Os cambebas são guerreiros. Os seus antigos inimigos eram os tocunas e os maipurunas. Na guerra eram cruéis. Cortavam as cabeças dos inimigos e as penduravam como troféus nas suas casas e, arrancando-lhes os dentes, faziam deles gargantilhas para seu adorno. A sua arma é a frecha, a qual não lançam com o arco, mas com uma palheta de dous palmos e meio de comprimento, em que cravam em uma das extremidades o dente de algum animal de meio dedo de comprido e virado para a outra extremidade. Tomando a palheta na mão entre os dous dedos polegar e índex, aplicam a frecha à ponta aguda do dente, que também hoje usam de ferro e, logo, fazendo a pontaria ao objeto, arremessam a frecha a grandes distâncias e com admirável dextridade.

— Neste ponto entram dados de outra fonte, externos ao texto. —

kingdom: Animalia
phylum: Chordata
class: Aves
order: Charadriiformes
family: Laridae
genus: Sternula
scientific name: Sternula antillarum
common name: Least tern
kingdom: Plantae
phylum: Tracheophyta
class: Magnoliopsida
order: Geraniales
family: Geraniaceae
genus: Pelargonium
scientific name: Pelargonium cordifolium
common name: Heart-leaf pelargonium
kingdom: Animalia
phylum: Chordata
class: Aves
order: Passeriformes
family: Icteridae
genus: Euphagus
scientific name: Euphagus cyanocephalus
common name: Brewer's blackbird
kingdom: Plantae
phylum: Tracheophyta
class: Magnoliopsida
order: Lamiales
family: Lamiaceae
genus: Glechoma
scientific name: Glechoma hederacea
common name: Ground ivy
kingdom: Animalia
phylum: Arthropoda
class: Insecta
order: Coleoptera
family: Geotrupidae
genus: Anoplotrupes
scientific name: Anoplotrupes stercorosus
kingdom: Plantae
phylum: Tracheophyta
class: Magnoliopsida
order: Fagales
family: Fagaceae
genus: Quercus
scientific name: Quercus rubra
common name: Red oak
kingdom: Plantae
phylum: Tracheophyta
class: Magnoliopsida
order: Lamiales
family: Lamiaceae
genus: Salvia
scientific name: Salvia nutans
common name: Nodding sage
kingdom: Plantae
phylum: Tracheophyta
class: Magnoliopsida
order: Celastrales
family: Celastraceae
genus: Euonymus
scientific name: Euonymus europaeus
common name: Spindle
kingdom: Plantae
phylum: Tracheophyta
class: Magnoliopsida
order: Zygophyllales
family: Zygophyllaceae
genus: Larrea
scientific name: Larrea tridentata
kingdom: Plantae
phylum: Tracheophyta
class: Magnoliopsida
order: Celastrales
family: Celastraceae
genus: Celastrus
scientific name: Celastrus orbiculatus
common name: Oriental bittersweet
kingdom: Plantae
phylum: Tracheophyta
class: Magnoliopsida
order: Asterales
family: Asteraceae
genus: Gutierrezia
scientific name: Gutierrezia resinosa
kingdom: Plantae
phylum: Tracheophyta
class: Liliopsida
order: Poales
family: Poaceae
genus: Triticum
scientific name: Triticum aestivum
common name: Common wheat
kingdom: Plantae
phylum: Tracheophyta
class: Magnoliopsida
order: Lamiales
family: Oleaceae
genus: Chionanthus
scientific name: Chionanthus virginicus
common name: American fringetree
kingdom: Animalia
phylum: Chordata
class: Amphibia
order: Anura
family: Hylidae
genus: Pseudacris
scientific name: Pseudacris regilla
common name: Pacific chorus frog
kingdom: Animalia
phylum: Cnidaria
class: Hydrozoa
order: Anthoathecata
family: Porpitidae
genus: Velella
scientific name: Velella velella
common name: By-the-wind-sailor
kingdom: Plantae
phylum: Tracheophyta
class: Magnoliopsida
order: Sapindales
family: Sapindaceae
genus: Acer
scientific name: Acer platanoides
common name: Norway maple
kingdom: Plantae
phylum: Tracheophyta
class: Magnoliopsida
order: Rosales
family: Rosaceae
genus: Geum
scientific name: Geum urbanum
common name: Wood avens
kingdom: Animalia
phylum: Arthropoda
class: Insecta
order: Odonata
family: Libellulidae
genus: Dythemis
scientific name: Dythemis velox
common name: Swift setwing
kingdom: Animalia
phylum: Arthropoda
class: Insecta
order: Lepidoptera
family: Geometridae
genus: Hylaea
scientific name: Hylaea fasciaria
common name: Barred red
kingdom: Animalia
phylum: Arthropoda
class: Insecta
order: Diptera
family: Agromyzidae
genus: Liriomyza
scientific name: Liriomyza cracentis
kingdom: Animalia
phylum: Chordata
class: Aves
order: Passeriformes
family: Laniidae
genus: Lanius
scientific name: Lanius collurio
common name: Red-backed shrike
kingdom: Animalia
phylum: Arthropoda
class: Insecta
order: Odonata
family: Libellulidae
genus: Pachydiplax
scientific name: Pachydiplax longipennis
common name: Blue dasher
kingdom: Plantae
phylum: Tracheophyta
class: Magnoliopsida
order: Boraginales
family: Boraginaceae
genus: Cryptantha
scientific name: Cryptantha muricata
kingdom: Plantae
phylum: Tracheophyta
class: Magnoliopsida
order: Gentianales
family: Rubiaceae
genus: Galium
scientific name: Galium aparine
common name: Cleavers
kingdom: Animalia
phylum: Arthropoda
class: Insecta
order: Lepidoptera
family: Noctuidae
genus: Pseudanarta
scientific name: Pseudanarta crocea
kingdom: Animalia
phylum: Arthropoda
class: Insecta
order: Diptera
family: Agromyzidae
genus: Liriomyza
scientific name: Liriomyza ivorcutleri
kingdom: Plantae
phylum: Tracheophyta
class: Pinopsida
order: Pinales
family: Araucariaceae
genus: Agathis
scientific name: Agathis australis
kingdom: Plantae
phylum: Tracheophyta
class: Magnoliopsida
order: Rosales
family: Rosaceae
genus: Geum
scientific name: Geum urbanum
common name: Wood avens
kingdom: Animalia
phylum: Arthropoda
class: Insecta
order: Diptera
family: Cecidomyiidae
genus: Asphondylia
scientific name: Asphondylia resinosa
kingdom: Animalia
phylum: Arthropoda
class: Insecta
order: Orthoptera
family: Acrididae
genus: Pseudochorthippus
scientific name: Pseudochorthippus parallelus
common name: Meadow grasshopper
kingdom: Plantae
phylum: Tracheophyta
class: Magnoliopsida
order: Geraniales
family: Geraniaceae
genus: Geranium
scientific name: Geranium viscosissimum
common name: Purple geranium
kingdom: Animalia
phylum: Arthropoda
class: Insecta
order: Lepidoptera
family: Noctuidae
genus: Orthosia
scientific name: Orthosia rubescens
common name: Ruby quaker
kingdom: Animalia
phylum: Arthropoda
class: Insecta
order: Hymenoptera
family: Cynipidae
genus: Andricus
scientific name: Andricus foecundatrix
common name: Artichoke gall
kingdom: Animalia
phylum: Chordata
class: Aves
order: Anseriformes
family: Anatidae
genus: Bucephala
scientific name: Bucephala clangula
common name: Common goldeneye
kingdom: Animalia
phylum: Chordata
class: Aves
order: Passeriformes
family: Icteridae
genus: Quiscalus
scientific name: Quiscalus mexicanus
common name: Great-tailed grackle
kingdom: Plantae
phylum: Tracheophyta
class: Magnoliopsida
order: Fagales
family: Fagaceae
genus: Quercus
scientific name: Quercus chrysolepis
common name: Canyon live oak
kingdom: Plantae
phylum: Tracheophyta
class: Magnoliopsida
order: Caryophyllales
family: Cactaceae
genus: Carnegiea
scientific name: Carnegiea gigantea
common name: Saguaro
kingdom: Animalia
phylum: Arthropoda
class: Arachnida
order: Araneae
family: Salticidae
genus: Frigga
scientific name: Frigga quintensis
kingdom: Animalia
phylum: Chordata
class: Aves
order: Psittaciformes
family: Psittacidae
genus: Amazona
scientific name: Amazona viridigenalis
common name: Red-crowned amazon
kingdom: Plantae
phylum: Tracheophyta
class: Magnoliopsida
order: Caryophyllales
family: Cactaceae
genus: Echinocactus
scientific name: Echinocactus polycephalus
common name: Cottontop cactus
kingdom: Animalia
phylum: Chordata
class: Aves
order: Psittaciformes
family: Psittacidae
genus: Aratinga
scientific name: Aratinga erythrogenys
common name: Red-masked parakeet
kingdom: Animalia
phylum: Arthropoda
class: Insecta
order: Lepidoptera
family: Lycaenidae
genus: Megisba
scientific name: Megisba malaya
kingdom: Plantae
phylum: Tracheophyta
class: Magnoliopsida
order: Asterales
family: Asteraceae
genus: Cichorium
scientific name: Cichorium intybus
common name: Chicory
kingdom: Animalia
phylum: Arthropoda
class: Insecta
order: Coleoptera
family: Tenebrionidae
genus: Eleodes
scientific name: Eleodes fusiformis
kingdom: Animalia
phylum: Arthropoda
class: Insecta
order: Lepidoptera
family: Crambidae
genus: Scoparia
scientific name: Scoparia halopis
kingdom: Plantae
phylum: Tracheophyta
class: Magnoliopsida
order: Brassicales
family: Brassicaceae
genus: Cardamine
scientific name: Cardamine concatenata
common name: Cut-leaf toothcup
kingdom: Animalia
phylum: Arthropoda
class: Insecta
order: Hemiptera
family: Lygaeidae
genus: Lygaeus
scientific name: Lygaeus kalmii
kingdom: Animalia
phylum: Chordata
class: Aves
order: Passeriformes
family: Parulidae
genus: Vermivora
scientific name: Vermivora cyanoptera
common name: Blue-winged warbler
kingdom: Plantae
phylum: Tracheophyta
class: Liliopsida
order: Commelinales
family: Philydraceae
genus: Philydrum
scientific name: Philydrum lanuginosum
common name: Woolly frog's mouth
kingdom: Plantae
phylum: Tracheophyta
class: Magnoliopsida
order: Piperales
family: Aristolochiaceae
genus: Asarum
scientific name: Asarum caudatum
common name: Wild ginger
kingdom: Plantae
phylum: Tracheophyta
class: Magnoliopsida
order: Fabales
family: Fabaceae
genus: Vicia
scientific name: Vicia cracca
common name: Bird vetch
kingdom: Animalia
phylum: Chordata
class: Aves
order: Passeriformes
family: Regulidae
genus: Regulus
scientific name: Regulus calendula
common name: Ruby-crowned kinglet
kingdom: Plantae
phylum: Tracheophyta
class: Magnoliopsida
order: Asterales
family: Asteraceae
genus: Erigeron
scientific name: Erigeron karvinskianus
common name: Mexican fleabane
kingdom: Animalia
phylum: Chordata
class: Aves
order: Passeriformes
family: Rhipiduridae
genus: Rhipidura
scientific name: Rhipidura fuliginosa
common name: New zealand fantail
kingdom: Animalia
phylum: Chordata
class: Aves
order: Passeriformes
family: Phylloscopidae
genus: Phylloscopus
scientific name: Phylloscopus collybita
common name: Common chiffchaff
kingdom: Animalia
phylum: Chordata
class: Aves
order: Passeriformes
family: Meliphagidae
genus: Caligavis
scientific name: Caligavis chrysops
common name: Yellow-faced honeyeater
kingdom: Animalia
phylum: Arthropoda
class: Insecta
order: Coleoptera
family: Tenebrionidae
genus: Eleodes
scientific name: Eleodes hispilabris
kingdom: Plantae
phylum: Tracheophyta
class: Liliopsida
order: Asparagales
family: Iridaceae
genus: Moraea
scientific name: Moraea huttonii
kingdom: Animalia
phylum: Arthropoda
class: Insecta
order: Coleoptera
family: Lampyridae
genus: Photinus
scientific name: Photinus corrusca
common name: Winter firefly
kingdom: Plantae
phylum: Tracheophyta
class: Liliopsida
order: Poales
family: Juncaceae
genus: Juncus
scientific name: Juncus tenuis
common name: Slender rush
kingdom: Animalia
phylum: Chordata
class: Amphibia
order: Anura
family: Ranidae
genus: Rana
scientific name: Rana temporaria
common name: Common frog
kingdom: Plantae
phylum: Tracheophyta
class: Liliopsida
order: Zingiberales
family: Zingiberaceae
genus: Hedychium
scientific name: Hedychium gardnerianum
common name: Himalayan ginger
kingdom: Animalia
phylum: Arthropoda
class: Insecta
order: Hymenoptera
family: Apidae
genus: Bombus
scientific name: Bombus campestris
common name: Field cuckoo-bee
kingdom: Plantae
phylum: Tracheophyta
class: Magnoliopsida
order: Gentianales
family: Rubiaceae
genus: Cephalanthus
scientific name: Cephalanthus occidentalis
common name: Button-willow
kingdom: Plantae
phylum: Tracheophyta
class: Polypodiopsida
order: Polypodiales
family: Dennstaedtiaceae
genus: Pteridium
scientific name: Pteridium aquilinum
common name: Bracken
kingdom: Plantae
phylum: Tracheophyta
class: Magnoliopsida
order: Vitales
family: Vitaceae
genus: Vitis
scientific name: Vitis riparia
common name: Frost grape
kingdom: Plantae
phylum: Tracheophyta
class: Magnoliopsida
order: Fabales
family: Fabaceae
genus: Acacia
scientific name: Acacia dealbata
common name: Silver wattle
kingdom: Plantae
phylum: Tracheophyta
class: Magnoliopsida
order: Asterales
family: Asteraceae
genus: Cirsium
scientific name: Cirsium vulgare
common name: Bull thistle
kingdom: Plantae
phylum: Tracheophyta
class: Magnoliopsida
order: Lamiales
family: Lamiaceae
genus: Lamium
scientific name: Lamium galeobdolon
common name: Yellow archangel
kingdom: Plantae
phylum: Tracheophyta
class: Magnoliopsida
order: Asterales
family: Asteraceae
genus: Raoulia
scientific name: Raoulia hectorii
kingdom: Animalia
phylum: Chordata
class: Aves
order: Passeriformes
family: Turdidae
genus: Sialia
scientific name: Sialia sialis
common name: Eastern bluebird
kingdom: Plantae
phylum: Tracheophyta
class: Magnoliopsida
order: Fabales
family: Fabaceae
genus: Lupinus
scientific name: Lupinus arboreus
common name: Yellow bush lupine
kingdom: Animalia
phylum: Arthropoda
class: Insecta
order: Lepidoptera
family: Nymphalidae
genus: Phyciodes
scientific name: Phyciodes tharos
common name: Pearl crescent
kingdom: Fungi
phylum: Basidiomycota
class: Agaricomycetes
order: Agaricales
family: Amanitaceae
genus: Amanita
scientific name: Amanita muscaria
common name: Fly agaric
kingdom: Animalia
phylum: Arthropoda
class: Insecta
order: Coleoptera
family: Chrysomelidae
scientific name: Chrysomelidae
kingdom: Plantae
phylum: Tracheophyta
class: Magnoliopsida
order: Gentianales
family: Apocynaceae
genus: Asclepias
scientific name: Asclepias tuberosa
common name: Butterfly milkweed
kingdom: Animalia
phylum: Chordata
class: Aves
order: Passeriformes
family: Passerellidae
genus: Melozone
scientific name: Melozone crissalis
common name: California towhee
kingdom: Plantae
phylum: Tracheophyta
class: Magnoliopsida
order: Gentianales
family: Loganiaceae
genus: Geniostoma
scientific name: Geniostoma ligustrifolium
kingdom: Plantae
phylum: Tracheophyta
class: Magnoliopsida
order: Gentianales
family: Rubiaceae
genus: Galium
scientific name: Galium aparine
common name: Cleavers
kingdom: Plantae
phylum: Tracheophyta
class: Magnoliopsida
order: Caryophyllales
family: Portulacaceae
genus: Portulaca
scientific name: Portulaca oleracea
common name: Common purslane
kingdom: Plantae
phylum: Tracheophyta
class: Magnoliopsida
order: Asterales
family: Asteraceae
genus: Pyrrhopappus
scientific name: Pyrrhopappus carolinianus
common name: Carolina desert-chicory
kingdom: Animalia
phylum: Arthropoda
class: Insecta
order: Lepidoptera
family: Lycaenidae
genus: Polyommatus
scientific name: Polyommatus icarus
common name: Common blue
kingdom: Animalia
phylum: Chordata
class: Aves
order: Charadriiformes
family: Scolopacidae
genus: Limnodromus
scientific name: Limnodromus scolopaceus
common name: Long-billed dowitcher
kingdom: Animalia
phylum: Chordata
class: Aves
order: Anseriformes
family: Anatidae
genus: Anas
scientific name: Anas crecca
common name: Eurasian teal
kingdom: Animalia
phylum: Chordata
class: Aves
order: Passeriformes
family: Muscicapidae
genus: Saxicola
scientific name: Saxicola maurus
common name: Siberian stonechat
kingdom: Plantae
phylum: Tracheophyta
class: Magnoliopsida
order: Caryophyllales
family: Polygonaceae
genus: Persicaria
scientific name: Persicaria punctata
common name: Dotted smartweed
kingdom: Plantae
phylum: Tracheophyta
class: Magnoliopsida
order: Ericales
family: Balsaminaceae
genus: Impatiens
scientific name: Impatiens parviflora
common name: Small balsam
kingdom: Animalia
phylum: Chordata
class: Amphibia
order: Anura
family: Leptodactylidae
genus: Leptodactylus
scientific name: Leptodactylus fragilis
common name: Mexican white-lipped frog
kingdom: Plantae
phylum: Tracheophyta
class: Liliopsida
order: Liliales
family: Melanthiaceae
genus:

dúvida se os cambebas eram antropófagos. Crêem muitos que o eram ainda os que vivem no mato. Todos os desta nação que examinei neste particular me afirmaram que era falsa semelhante imputação; antes dizem os que descendem dos cambebas, que eles usam do artifício das suas cabeças para mostrarem, que não comem carne humana e podem assim escapar à escravidão a que, para igual delito, os submetiam os europeus.

Entre vários costumes dos cambebas é um deles a feiticeria na qual são insignes os seus pajés ou feiticeiros, para fazerem as suas curas e outras imposturas.

Por mais bem circunstanciada que me pareceu qualquer das duas descrições acima, não tendo eu visto o original, desejava vê-lo para o fazer copiar. Percebeu a minha curiosidade o Ilmo. e Exmo. Sr. João Pereira Caldas e, para em nenhuma cousa deixar de cooperar para o complemento da História Filosófica desta parte da América; e V. Excia. tanto tem coadjuvado pela sua parte, ordenou ao sargento-mor Henrique João Wilckens, segundo comissário da quarta partida da diligência da demarcação, residente no quartel da vila da Ega, que fizesse vir à sua presença algum dos antigos cambebas de cabeça chata; que ainda houvesse; como realmente expediu o que vai desenhado, respondendo a S. Excia., em carta de 21 de agosto do corrente ano o que consta do seguinte parágrafo:

Nesta ocasião remeto o índio Dionísio da Cruz da nação cambeba, único desta nação que se acha ainda com a testa chata. Acresce ser ele curioso de carpinteiro e poder ele mesmo fazer as taboas e mais preparos de que usa esta nação, para dar mais [a] se distinguir assim como poderá dar exata informação dos ritos e mais cerimônias que usam os cambebas, tanto no nascimento dos filhos, como nos seus dias lustrais, tanto que chegam à idade de puberdade e nas primeiras assistências mensais e periódicas das índias raparigas da mesma nação. O dito índio é civilizado e tem servido honradamente sem nota nem fuga, desde que na expedição de Bacelos saiu em piloto e, aqui, na construção das canoas.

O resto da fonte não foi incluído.